U.S. errs in its denial of tourist visas to Mexicans
Linda Valdez
The Arizona Republic
Dec. 30, 2007 12:00 AM

We chatted in the living room of his mother's house, which was comfortable and completely unlike it had been 17 years ago when I first visited.

In those days, Toñita's house didn't have a living room. The walls were made of mud and cactus ribs then, and it was dark and damp inside. The tiny kitchen had only enough room for a table and a treadle sewing machine. Every evening, cots would be opened and lined up in two back rooms where the family of seven slept. During the day, the cots were folded up so people had space to move around and get dressed.

The floors were hard-packed dirt. The toilet was an outhouse. To shower, you had to pump water, heat it on a butane stove, pour it into a 5-gallon plastic tub and carry it to an outdoor enclosure. advertisement




Like many of the homes in the villages surrounding Los Mochis, Sinaloa in western Mexico, Toñita's house has undergone a huge transformation. It was rebuilt over the years room by room with brick and concrete. Big windows now let in the light.

There's a bathroom with running water. The kitchen has a sink and cabinets. The whole place was expanded to include a dining and living room. The floors are tiled. The walls are painted and dotted with family pictures, including an 11-by-17 framed photo of my daughter emerging from the doorway in a cloud of pink netting that was her Quinceañera dress.

Many people would attribute the improvements in my husband's sister's house to remittances from illegal immigrants in the United States. Americans are conditioned to make such assumptions about Mexico.

But Toñita's house was not rebuilt that way. Her children paid for her upgrades without ever leaving Mexico.

Her husband's hard work in agriculture cost him an eye, but it never paid enough to lift them above subsistence. The kids learned from his experience. They studied. They got good jobs. Their mother says their prosperity was a result of la ayuda de Dios, or the help of God.

God gets credit for every good thing that happens to this family. This, too, runs contrary to the unflattering image of Mexicans that Americans have allowed themselves to accept.

Two of Toñita's boys work as electricians for the government, the third is involved in computers and computer training, also for the Mexican government. The two daughters married well, and they help, too.

It's a matter of pride in Mexico to assist your parents and your in-laws. This is something else you don't hear on AM talk radio or the other U.S. media outlets that specialize in whipping up fears about "invaders" from south of the border.

The fearmongers talk about Mexicans as shadowy villains who cross the border illegally because they refuse to "wait in line" and "come the right way."

Of course, these commentators don't tell you there is no real line or any realistic expectation that waiting will result in permission to cross the border to find work. Even average Mexicans who just want to visit face ridiculous obstacles.

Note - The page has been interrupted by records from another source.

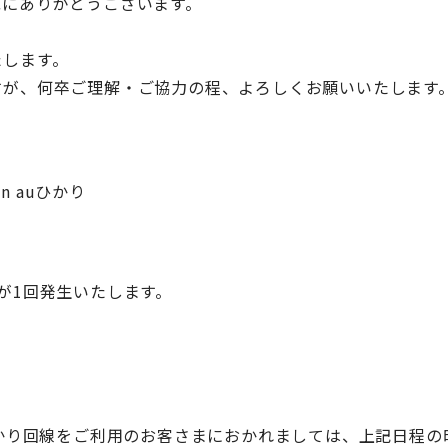
誠にありがとうございます。
たします。
すが、何卒ご理解・ご協力の程、よろしくお願いいたします
on auひかり
が1回発生いたします。
n auひかり回線をご利用のお客さまにおかれましては、上記日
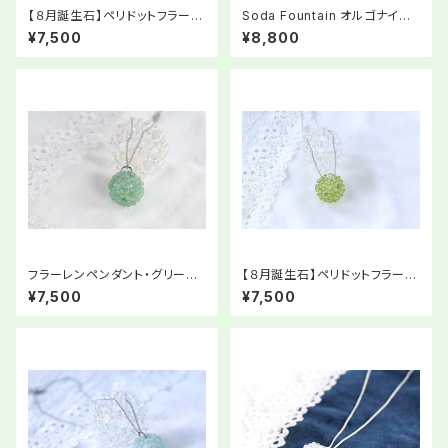
【８月誕生石】ペリドットフラーレ
Soda Fountain オルゴナイト
ン３mm玉ペンダント
ペンダント
¥7,500
¥8,800
フラーレンペンダント・グリーン
【８月誕生石】ペリドットフラーレ
クォーツァイト・オリジナルスト
ン４mm玉ペンダント
¥7,500
¥7,500
ーリー付き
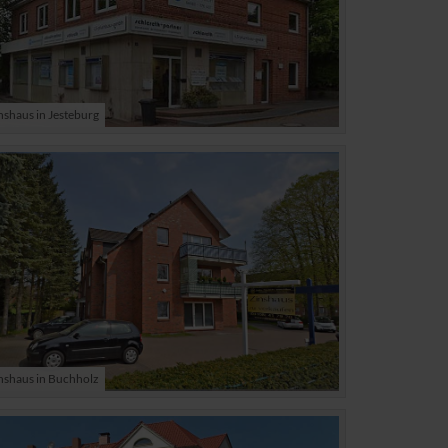
nshaus in Jesteburg
nshaus in Buchholz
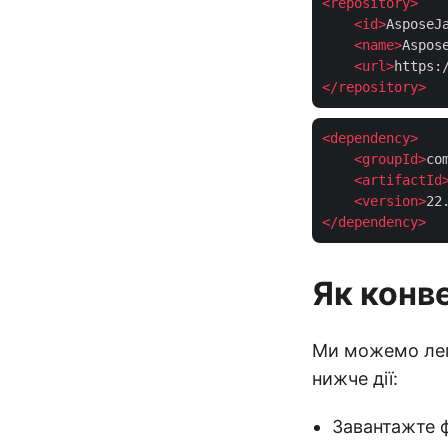
<
repository
>
<
id
>
AsposeJ
<
name
>
Aspos
<
url
>
https:
</
repository
>
<
dependency
>
<
groupId
>
co
<
artifactId
<
version
>
22
</
dependency
>
Як конв
Ми можемо лег
нижче дії:
Завантажте 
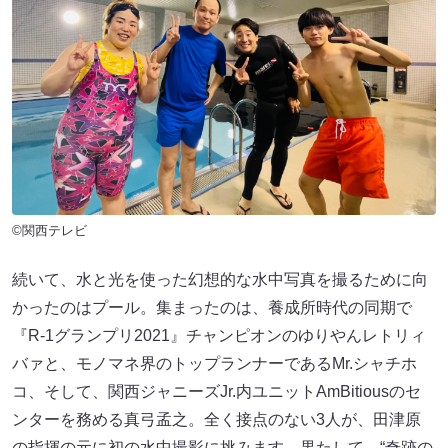
©関西テレビ
続いて、水と光を使った幻想的な水中写真を撮るために向
かったのはプール。集まったのは、養成所時代の同期で
『R-1グランプリ2021』チャンピオンのゆりやんレトリィ
バァと、モノマネ界のトップランナーであるMr.シャチホ
コ、そして、関西ジャニーズJr.内ユニットAmBitiousのセ
ンターを務める真弓孟之。全く接点のない3人が、田津原
の指揮の元に初の水中撮影に挑みます。果たして、“奇跡の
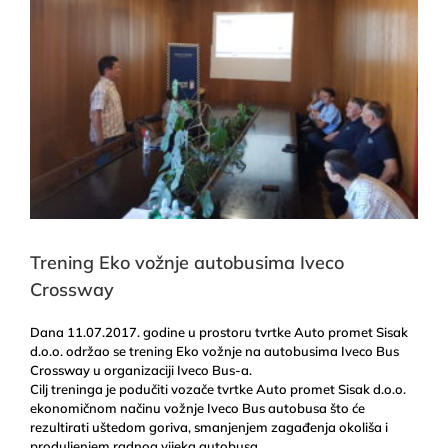
Trening Eko vožnje autobusima Iveco
Crossway
Dana 11.07.2017. godine u prostoru tvrtke Auto promet Sisak
d.o.o. održao se trening Eko vožnje na autobusima Iveco Bus
Crossway u organizaciji Iveco Bus-a.
Cilj treninga je podučiti vozače tvrtke Auto promet Sisak d.o.o.
ekonomičnom načinu vožnje Iveco Bus autobusa što će
rezultirati uštedom goriva, smanjenjem zagađenja okoliša i
produljenjem radnog vijeka autobusa.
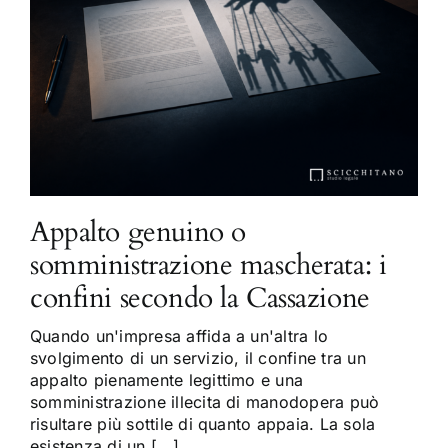
Appalto genuino o
somministrazione mascherata: i
confini secondo la Cassazione
Quando un'impresa affida a un'altra lo
svolgimento di un servizio, il confine tra un
appalto pienamente legittimo e una
somministrazione illecita di manodopera può
risultare più sottile di quanto appaia. La sola
esistenza di un [...]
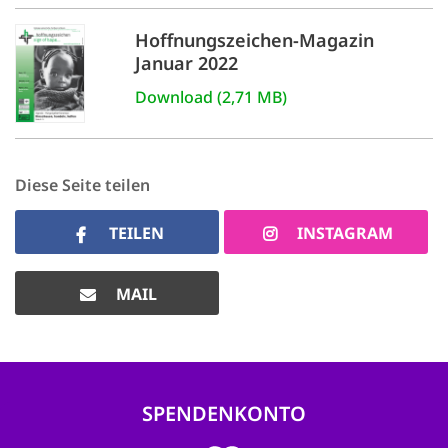
Hoffnungszeichen-Magazin
Januar 2022
Download (2,71 MB)
Diese Seite teilen
TEILEN
INSTAGRAM
MAIL
SPENDENKONTO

That brings us back to my recent conversation with one of my nephews in Toñita's tidy living room.

He showed me a folder of carefully prepared papers. One was a letter from his employer, notarized and on an official letterhead, saying he had been working for 2½ years and would have a job for the foreseeable future. These were papers he had been told to take with him to the American Consulate in Hermosillo, Sonora to apply for a non-immigrant tourist visa.

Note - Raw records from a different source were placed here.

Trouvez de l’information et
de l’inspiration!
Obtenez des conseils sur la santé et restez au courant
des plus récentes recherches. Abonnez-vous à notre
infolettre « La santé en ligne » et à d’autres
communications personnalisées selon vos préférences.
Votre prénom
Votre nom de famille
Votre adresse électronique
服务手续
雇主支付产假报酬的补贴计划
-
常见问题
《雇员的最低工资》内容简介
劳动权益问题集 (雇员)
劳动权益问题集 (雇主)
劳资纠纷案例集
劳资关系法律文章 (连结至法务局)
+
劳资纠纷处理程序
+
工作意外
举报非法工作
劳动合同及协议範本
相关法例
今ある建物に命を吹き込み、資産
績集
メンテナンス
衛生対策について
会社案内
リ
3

He followed the process. He paid $100. He stood in line. He waited his turn. He said his appointment lasted less than a minute.

The interviewer asked why he wanted to go to the United States. "Just to look around and see what it is like," he replied. That's what tourists do, isn't it?

Apparently not. They kept his money and gave him a form letter of refusal. It said the interviewer was not convinced he would return to Mexico after entering the United States. He can bring another $100 and try again in six months. Outside, he met a number of others who had been in line with him. They all had the same form letter. They were all $100 poorer and no wiser about why they had been turned down.

He asked if I could explain it, but I couldn't.

There is no good reason why an earnest young man who has a steady job in Mexico should be denied a tourist visa. There are only bad reasons.

A bunch of opportunists spouting anti-Mexican rhetoric have turned this nation's legitimate frustration over illegal immigration into something mean. The utter failure of politicians to face this problem has left many Americans too angry to remember how much they have in common with their Mexican neighbors.

I didn't want to tell him that Mexicans who honor their parents and their God and cover their walls with family pictures are viewed with such suspicion that my country resists providing a dignified, legal mechanism for them to cross the border.

So I told him the next time he goes to the consulate, he should say he wants to go to the United States so he can shop and spend money.

It might work.

We may not love our neighbors, but America still loves commerce.